Estadísticamente se sabe que entre el 2 y hasta el 8% de los pacientes con trauma craneal leve tendrá uno de los parámetros que justifique la realización de una tomografía y, por lo tanto, la evaluación en un centro de segundo o tercer nivel de atención. De estos, solamente un tercio, como máximo, presentará una lesión intracraneana que obligará al internamiento por algunas horas, aunque solo 1/31,000 tendrá un hematoma intracraneal que lo llevaría a cirugía si no hay evidente fractura de cráneo. Esto comparado con 1/80 si en los estudios de imagen existe una fractura craneal3,5–8.
Múltiples grupos han analizado la necesidad de realizar diferentes tipos de escrutinio con un nivel de evidencia alto. Queda claro que los parámetros clíncos siguen siendo la punta de lanza para optimizar la atención del paciente y disminuir el gasto excesivo por estudios, que no por mala tecnología sino por baja prevalencia de las compilaciones, como se citó previamente, harán un cúmulo de estudios “inútiles” para detectar una patología intracraneal.

## Listado de datos
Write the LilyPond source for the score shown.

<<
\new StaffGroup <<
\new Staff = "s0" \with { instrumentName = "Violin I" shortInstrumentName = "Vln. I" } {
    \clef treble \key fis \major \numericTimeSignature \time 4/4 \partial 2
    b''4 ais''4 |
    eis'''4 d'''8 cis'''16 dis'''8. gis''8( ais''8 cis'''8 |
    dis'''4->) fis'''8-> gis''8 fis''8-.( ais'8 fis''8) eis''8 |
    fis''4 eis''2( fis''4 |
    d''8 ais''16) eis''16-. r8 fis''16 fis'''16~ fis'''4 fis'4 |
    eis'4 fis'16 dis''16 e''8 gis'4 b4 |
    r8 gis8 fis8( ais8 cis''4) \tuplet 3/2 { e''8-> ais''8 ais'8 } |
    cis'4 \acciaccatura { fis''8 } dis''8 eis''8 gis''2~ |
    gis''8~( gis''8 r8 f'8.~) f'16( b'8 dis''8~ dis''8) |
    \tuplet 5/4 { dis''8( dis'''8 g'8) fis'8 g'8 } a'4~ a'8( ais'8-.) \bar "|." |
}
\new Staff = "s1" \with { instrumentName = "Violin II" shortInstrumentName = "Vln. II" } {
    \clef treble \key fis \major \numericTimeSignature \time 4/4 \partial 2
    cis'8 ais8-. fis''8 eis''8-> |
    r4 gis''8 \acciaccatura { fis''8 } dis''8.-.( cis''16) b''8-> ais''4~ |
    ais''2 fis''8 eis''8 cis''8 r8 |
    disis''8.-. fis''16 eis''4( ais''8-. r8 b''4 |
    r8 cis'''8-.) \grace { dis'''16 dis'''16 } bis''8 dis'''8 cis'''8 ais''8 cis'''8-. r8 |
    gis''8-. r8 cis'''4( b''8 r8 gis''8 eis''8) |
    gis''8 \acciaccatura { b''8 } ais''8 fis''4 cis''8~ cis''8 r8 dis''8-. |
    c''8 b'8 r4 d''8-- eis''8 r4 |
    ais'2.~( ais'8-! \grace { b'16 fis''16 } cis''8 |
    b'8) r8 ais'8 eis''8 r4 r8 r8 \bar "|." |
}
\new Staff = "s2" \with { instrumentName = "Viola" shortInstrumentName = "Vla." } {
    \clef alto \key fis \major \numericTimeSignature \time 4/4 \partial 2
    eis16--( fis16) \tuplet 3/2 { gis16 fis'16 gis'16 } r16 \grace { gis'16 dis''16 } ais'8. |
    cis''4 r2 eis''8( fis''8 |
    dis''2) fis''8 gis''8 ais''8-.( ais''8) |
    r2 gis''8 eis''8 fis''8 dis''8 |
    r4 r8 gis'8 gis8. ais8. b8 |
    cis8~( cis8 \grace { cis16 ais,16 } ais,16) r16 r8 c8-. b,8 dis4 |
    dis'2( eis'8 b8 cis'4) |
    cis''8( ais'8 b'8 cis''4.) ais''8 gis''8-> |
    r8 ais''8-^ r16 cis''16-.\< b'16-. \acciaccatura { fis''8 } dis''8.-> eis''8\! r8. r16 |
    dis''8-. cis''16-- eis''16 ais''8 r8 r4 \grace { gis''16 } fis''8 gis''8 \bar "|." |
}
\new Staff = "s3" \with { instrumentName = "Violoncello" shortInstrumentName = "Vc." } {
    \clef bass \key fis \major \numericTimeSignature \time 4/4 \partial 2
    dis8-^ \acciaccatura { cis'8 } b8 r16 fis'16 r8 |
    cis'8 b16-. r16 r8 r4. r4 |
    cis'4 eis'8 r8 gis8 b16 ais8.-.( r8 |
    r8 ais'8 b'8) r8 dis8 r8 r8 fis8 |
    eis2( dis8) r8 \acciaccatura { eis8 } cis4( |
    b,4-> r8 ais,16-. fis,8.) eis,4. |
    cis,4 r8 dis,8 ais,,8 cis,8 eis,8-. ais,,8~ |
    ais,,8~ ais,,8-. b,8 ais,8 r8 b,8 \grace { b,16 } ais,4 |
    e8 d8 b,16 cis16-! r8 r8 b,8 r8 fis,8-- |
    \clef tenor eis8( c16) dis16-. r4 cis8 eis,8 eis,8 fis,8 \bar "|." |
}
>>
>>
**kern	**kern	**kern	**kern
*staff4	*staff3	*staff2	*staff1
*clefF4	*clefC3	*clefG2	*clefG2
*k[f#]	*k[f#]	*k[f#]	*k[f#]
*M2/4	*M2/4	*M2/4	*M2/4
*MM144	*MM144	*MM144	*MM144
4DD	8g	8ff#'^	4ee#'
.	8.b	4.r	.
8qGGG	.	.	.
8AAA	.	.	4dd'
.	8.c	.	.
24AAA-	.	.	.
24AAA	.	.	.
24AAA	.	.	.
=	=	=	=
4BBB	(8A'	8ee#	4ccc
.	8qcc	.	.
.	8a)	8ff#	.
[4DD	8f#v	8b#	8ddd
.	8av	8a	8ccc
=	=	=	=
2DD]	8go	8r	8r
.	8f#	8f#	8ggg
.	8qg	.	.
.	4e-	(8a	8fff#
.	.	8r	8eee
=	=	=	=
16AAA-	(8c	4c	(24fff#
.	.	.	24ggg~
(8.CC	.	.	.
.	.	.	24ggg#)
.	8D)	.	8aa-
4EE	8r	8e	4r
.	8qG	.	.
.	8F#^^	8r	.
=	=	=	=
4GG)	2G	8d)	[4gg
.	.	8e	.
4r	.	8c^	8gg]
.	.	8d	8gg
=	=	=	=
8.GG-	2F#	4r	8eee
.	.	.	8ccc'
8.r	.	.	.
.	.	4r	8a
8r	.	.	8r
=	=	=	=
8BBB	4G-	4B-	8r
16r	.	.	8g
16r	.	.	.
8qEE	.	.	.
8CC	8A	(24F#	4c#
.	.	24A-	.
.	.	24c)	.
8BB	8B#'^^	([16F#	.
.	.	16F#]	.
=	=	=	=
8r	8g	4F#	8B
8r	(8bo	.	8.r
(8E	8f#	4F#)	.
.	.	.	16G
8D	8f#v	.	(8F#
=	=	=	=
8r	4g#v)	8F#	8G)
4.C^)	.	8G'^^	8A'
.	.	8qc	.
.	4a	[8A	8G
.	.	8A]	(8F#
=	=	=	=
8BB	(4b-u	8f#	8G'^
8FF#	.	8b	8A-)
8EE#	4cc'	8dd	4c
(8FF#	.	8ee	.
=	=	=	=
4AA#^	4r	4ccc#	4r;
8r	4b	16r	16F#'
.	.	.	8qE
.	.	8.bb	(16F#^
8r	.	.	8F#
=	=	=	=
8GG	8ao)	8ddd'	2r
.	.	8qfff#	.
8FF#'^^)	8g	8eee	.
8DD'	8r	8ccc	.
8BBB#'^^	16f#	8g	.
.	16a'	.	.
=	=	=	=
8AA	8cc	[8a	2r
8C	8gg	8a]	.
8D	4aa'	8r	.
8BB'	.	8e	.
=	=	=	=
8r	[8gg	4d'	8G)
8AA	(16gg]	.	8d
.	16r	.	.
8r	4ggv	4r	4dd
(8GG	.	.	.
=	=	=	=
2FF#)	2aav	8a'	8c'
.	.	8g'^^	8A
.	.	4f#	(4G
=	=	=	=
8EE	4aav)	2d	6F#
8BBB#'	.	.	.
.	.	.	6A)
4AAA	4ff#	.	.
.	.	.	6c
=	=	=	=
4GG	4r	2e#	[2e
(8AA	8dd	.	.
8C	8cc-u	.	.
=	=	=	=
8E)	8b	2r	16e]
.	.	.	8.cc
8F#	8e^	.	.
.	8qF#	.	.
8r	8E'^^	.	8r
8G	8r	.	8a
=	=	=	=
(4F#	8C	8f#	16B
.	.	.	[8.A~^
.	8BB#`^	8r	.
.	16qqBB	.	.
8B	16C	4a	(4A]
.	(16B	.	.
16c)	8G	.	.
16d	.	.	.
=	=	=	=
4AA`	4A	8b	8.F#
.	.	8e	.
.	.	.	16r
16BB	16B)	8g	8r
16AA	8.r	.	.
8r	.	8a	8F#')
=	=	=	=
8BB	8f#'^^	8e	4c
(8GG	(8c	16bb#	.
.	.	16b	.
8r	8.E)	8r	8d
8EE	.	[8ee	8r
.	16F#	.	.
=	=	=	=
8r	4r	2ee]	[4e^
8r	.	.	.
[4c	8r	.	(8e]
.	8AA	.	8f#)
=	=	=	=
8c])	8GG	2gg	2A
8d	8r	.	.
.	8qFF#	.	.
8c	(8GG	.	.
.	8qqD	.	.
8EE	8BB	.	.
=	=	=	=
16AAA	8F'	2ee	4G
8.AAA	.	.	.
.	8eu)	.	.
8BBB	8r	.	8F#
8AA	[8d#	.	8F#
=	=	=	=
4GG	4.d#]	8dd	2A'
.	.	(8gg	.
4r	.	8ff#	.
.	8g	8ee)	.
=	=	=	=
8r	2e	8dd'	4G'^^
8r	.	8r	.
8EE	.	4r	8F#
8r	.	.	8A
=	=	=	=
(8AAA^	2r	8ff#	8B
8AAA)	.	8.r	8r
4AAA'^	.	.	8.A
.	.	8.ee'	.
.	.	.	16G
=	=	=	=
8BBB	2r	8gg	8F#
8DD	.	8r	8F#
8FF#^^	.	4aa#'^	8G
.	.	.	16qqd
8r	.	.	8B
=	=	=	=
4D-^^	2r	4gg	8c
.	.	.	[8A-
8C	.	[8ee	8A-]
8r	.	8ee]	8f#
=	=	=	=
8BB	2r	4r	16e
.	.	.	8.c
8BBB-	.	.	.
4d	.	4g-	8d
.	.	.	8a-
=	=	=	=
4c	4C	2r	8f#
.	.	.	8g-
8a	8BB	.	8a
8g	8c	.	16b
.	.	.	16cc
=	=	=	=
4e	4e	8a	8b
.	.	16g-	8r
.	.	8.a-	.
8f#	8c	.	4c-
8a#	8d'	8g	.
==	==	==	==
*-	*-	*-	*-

## Requisitos del problema
Devuelve completo el fragmento sobre el trauma craneal leve, sin cambiar una sola palabra. Las entradas no hacen falta para nada.

## Solución escrita
Estadísticamente se sabe que entre el 2 y hasta el 8% de los pacientes con trauma craneal leve tendrá uno de los parámetros que justifique la realización de una tomografía y, por lo tanto, la evaluación en un centro de segundo o tercer nivel de atención. De estos, solamente un tercio, como máximo, presentará una lesión intracraneana que obligará al internamiento por algunas horas, aunque solo 1/31,000 tendrá un hematoma intracraneal que lo llevaría a cirugía si no hay evidente fractura de cráneo. Esto comparado con 1/80 si en los estudios de imagen existe una fractura craneal3,5–8.
Múltiples grupos han analizado la necesidad de realizar diferentes tipos de escrutinio con un nivel de evidencia alto. Queda claro que los parámetros clíncos siguen siendo la punta de lanza para optimizar la atención del paciente y disminuir el gasto excesivo por estudios, que no por mala tecnología sino por baja prevalencia de las compilaciones, como se citó previamente, harán un cúmulo de estudios “inútiles” para detectar una patología intracraneal.